Monday, January 2, 2012

Agile is not enough in large organizations

I see this over and over again in my current companies as well as hearing it from other firms. With Agile (and Scrum) the teams do improve, “things” get better and then they stall. Why? I claim here and now its because of
  • the missing management support
  • continuous improvement is not in place at all levels
  • people are not respected
  • and the people are clueless about their goals
I hear you say, BUT of course this is not happening in our organization. WE DO have clearly defined roles and responsibilities, everybody (is told and) knows what to do and WE know in which direction to go etc. etc. (Reminds me a little on married couples – did you notice the change from the “me” to “we” as soon as your friends get married? Of course this also happens to oneself, typically it is unnoticed until the person looses its identity in a marriage – potentially followed by divorce). We know often means that some managers in the firm claim to have some idea in what they want, independently whether they are able to communicate this or not and completely loosely coupled to reality of software development.

What do we need? A good start for all people who are not coding (e.g., testers, architects, XYZ managers) is to start looking into LEAN. Yep – those “crazy” ideas adapted from the Toyota Production System towards product/software development. Ideas like: the boss is coming to a team and asking – how can I help you? What can I do to make your work life better – and DO IT.

The tester - claiming to have such an important role - asking questions like? Mmmh, how could I help the developers to implement the right stuff, maybe by writing test cases and even automate those (see also ATDD and ROBOT framework).

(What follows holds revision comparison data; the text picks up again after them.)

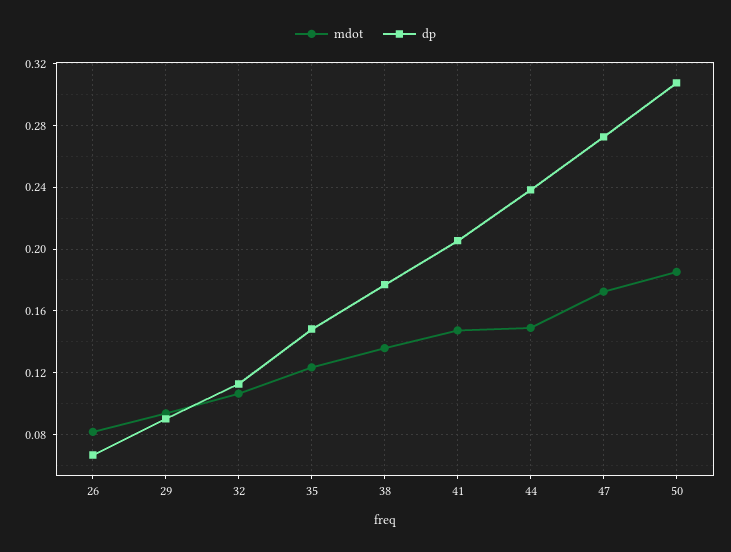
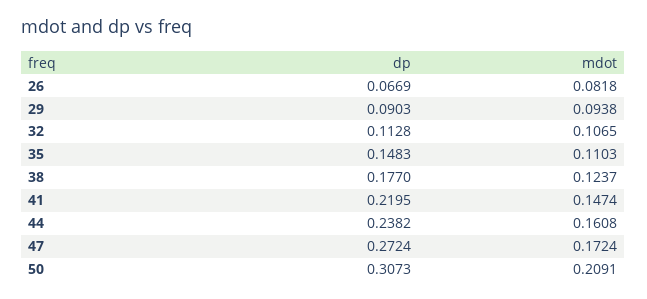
  {
    "mdot": {
      "26": 0.0818,
      "29": 0.0938,
      "32": 0.1065,
-     "35": 0.125,
+     "35": 0.1103,
-     "38": 0.135,
+     "38": 0.1237,
      "41": 0.1474,
-     "44": 0.15,
+     "44": 0.1608,
      "47": 0.1724,
-     "50": 0.185
+     "50": 0.2091
    },
    "dp": {
      "26": 0.0669,
      "29": 0.0903,
      "32": 0.1128,
      "35": 0.1483,
      "38": 0.177,
-     "41": 0.205,
+     "41": 0.2195,
      "44": 0.2382,
      "47": 0.2724,
      "50": 0.3073
    }
  }

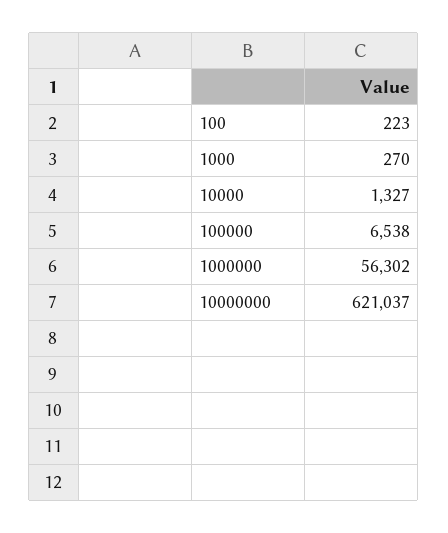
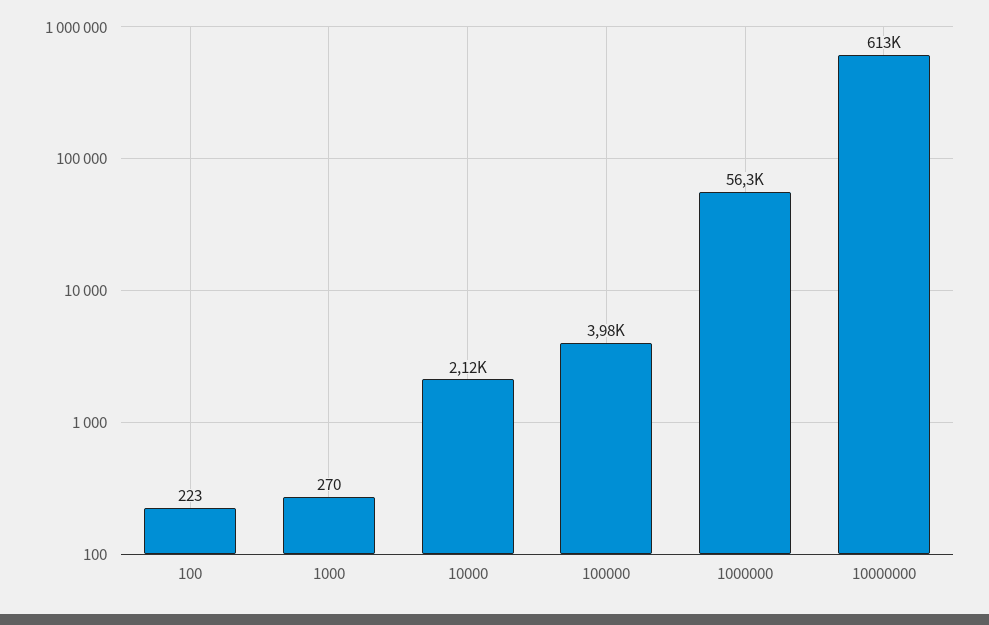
  {
    "100": 223,
    "1000": 270,
-   "10000": 1327,
+   "10000": 2120,
-   "100000": 6538,
+   "100000": 3980,
    "1000000": 56302,
-   "10000000": 621037
+   "10000000": 613000
  }

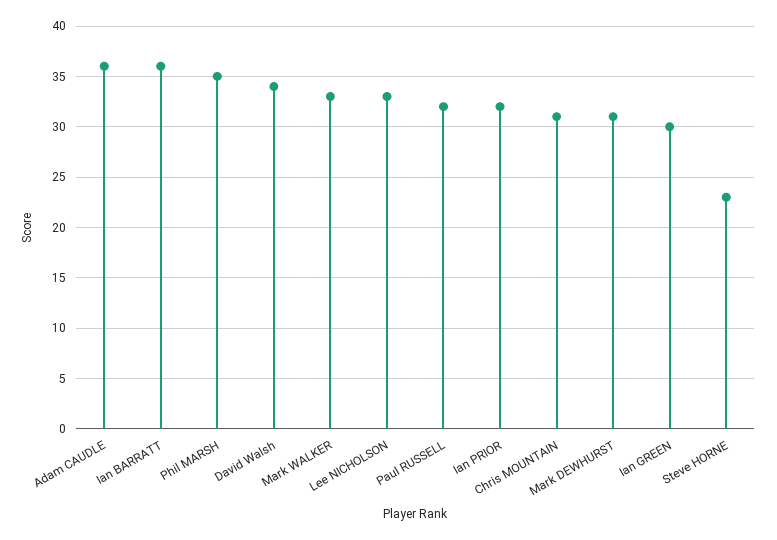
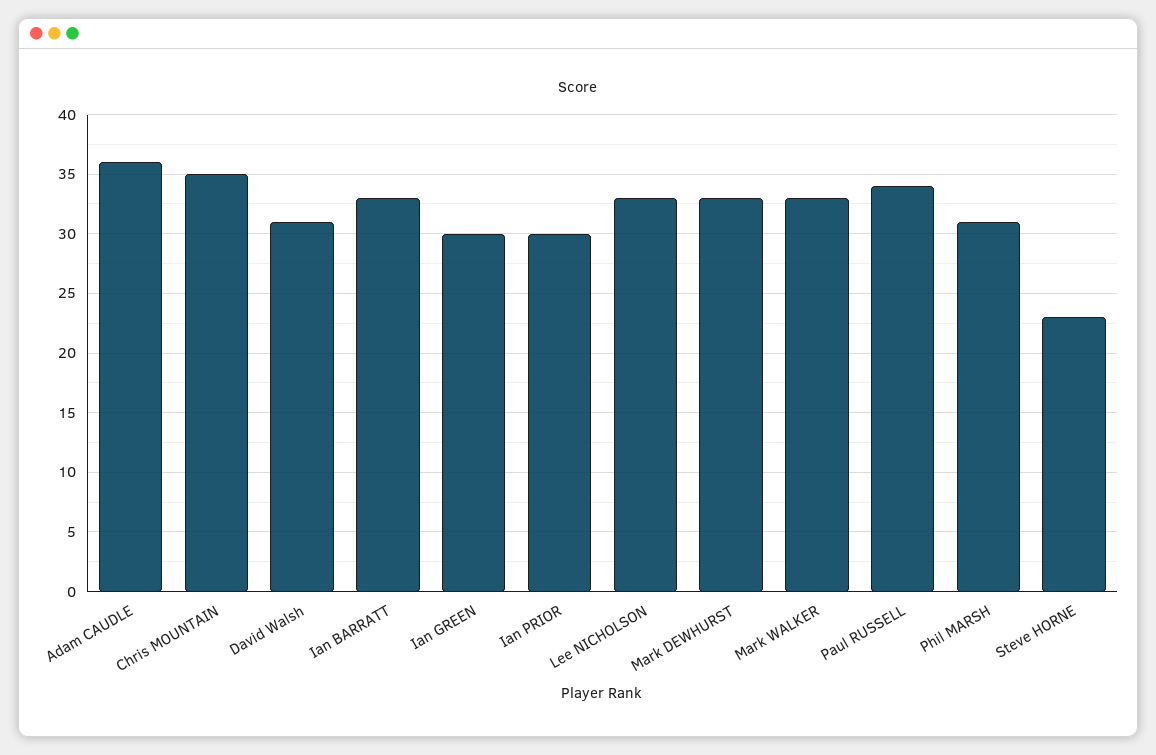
  {
    "Adam CAUDLE": 36,
-   "Ian BARRATT": 36,
+   "Ian BARRATT": 33,
-   "Phil MARSH": 35,
+   "Phil MARSH": 31,
-   "David Walsh": 34,
+   "David Walsh": 31,
    "Mark WALKER": 33,
    "Lee NICHOLSON": 33,
-   "Paul RUSSELL": 32,
+   "Paul RUSSELL": 34,
-   "Ian PRIOR": 32,
+   "Ian PRIOR": 30,
-   "Chris MOUNTAIN": 31,
+   "Chris MOUNTAIN": 35,
-   "Mark DEWHURST": 31,
+   "Mark DEWHURST": 33,
    "Ian GREEN": 30,
    "Steve HORNE": 23
  }

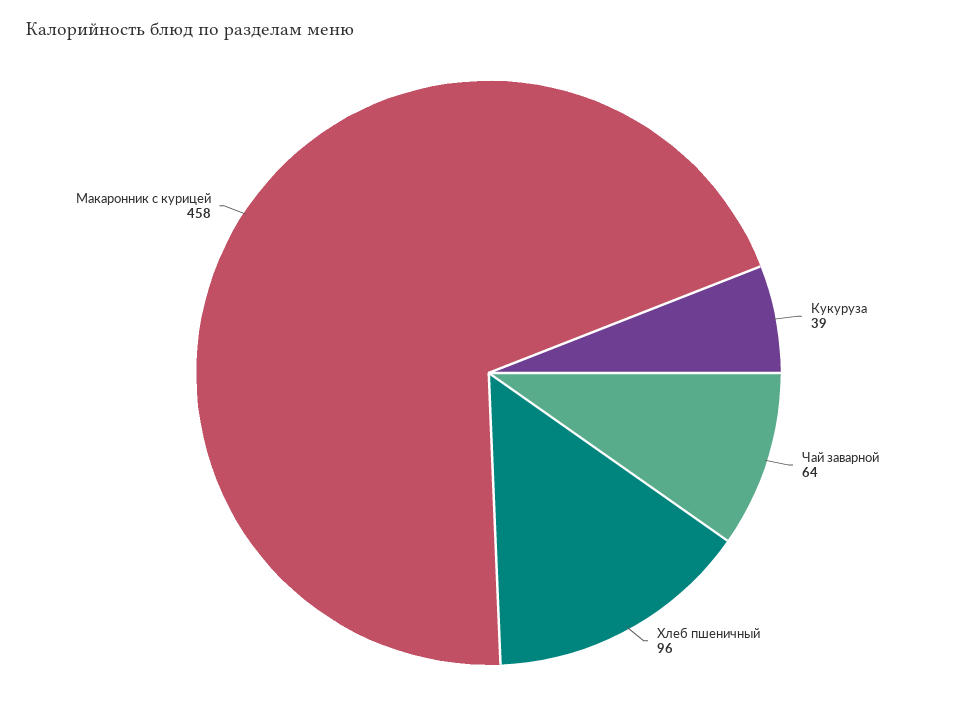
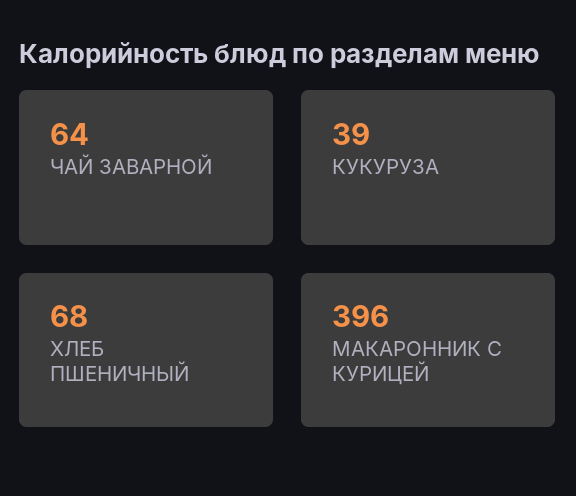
  {
    "Кукуруза": 39,
    "Чай заварной": 64,
-   "Хлеб пшеничный": 96,
+   "Хлеб пшеничный": 68,
-   "Макаронник с курицей": 458
+   "Макаронник с курицей": 396
  }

Start with yourself: I hear a lot of “I can't do” – how about you would help your colleagues and friends (maybe first yourself) towards a “I can do” attitude? I can tell you from my own experience, it's much more FUN – REALLY!!!
Imagine a world without boundaries (and fears) and think about three things you could do at work to improve the way management supports you. I am sure you come up with some great ideas (maybe simply talk to your manager/s, make your work problems visible, talk to your Scrum Master). Now take a deep breath and find the bravery to take those ideas into (STOP: in case you are not sure whether your action is legal or otherwise justified by human rights, please contact me BEFORE you start your actions) reality.

Jolly Good

1 comment:

  1. Interesting blogagain and I agree with your message here. Only one thing. Testers and Architects ARE developers as well. I feel that, when you are stating it like this, you are embracing silos.